I need this right now because I'm starting to build features for end users of my own software, and I want to be able to give them X,000 tokens "free" before starting to charge them for extras. Counting those tokens myself (probably using tiktoken) is code I'd rather not have to write - especially since features like tools/functions or images make counting tokens a lot less obvious.
and then on each run, you have the option to add more guidance to the run explicitly, without modifying the assistant instructions (system prompt)
It's a little bit different but kind of the same
Also, the system prompt in assistants doesn't consume tokens?
Am I just projecting? Relatable, in any case :)
I literally want to give them my money and can't.

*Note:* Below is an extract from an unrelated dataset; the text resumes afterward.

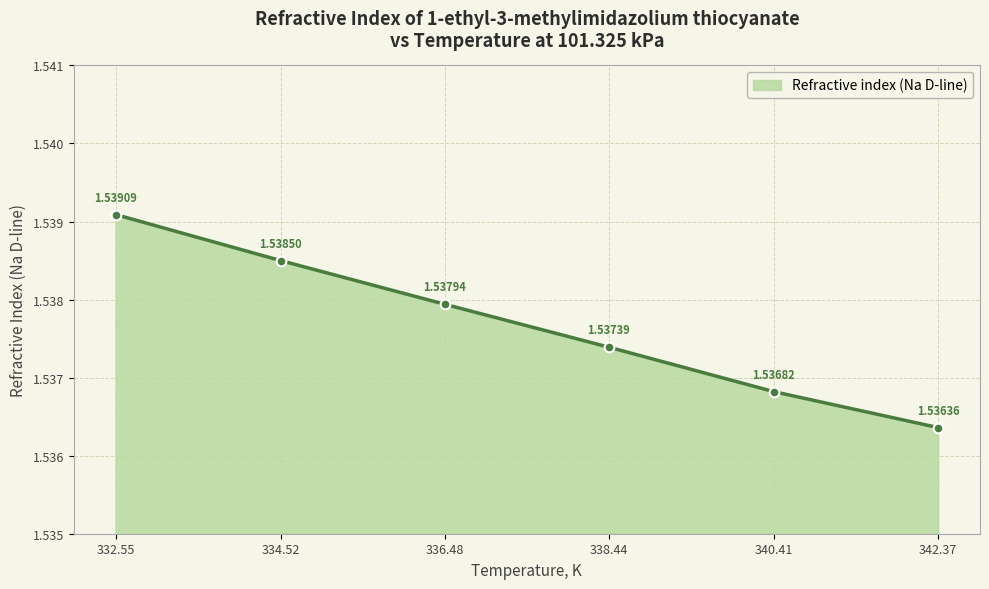

What is the sum of the values at 336.48 and 338.44?

3.1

Every few weeks for shirts and giggles i send an email to them saying, "any update on this?"
Oh well..
I really hope this will fade and focus will turn back to highlighting some broader actual human ingenuity in IT, rather than constant stream of "we used autocomplete for this new thing" or "we build this new API for this glorified autocomplete".
Boring.
Seriously though, it's not going away no matter how much anyone hates it. Emails and blogs will continue to be written with it, letters of recommendation will be/are written with it, Presidential speeches will be written with it, academic articles will be / are written with it (almost all ml and cs research is), news is written with it... It's not going to stop, but it will _probably_/_very likely_ get better.
There is no tool, no human, no method to determine if text is generated with one of these models at high F-score (only sometimes high precision, low recall domains for silly examples).

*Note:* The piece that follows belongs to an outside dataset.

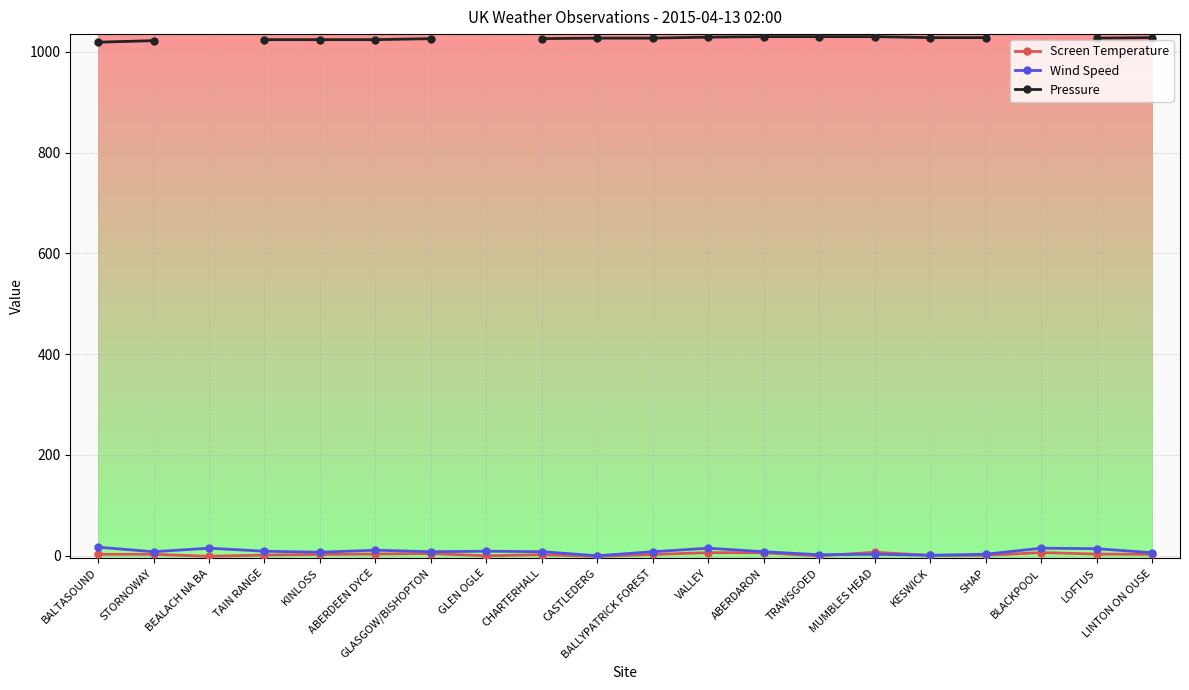

What is the sum of the Pressure values at CHARTERHALL and LINTON ON OUSE?

2054.0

We're stuck with it. Like the English teacher and their despised spell check.
My point is about repetitiveness of LLM topics. Not about usefullness of LLM itself. And LLMs are glorified autocomplete. Their internals are maybe interesting, but that's often not what's being discussed here or even written about in the shared articles.
Just because that makes for a nice narrative in the copyright infringement argument, doesn't make it so.
We know next to nothing about how the human brain works.